Extracting text between two consecutive date strings

Jhuma · September 23, 2020, 10:12am

Hi
I am working on text classification. I have ticket logs and I need to extract text between the first two dates(which are be in different formats) for study. I solved some portion of it using string replacer (to remove newline) and Regex Extractor. But the problem is there are different formats of date in the same text and I am not sure how to use if statement here. My code should be like- if the text starts with one of the date formats then it will discard the date and take the text unlit it gets another date format and stop there and consider text before the date.

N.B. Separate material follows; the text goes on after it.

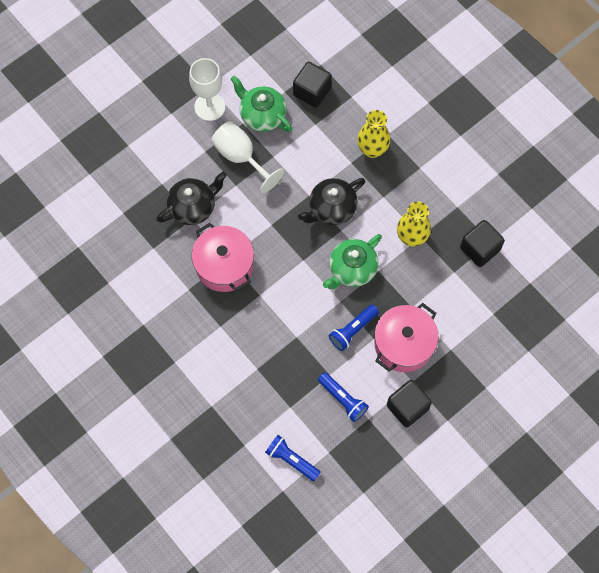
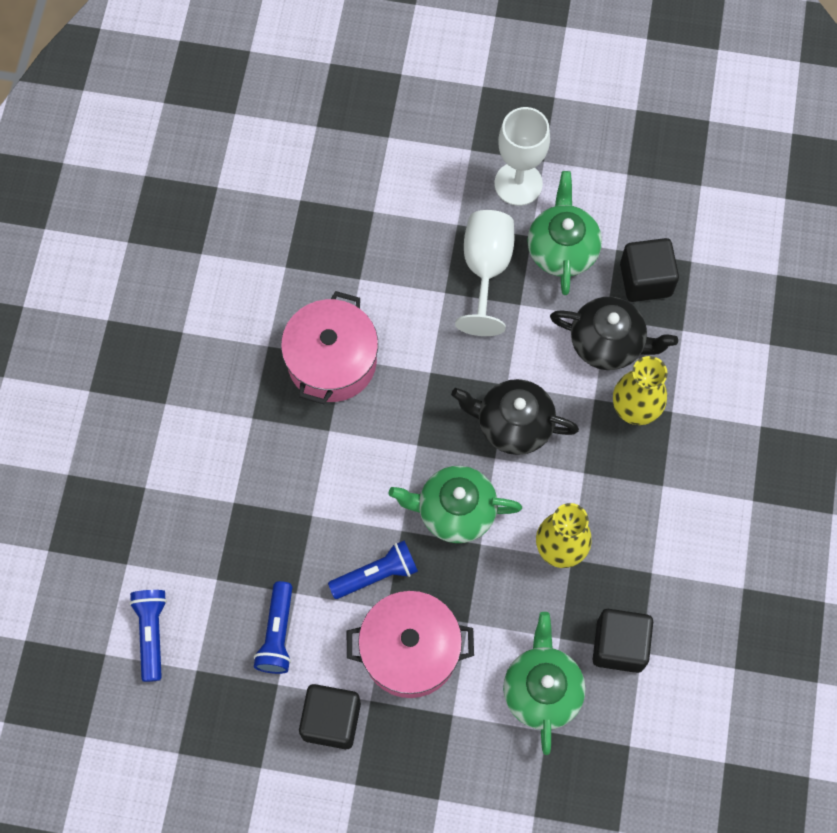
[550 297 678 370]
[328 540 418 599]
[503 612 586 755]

Also if the text doesnot start with any date format then also it will consider the text and search for the next date to end. I am attaching a file for better understanding. Can anyone help me on this.Attaching also the Regex used. I am not able to put everything together to get the solution in one go [Book1.xlsx|attachment] (upload://7rXmZKsjkYEiwp9B7QYSBWA2WDoc1.docx (522.1 KB) VP.xlsx) (11.8 KB)

Alice_Krebs · September 25, 2020, 3:11pm

Hi @Jhuma

what KNIME version do you work on? What does the output of your Regex extractor look like? I think something went wrong with the files you wanted to attach here
Have you tried the sentence extractor? https://kni.me/n/DliTHxP_U0Ji3Wb0

Jhuma · October 4, 2020, 3:24am

Hi Alice,
I am using Knime 4.1.3. I dnt know how sentence extractor will help. I am attaching the files again. In theexcel file “Text to be extracted” is the text I want out of "Text"
Doc1.docx (524.0 KB)
Book1.xlsx (11.8 KB)
Regards
Jhuma

Alice_Krebs · October 6, 2020, 12:11pm

Hi @Jhuma

I uploaded a workflow that might go into the right direction: https://kni.me/w/BAzZRDqaZSjxS_g_
I have two proposed solutions there, one using Regex, one using the text processing nodes. Hope that helps.

Best,
Alice

system · April 7, 2021, 12:11am

This topic was automatically closed 182 days after the last reply. New replies are no longer allowed.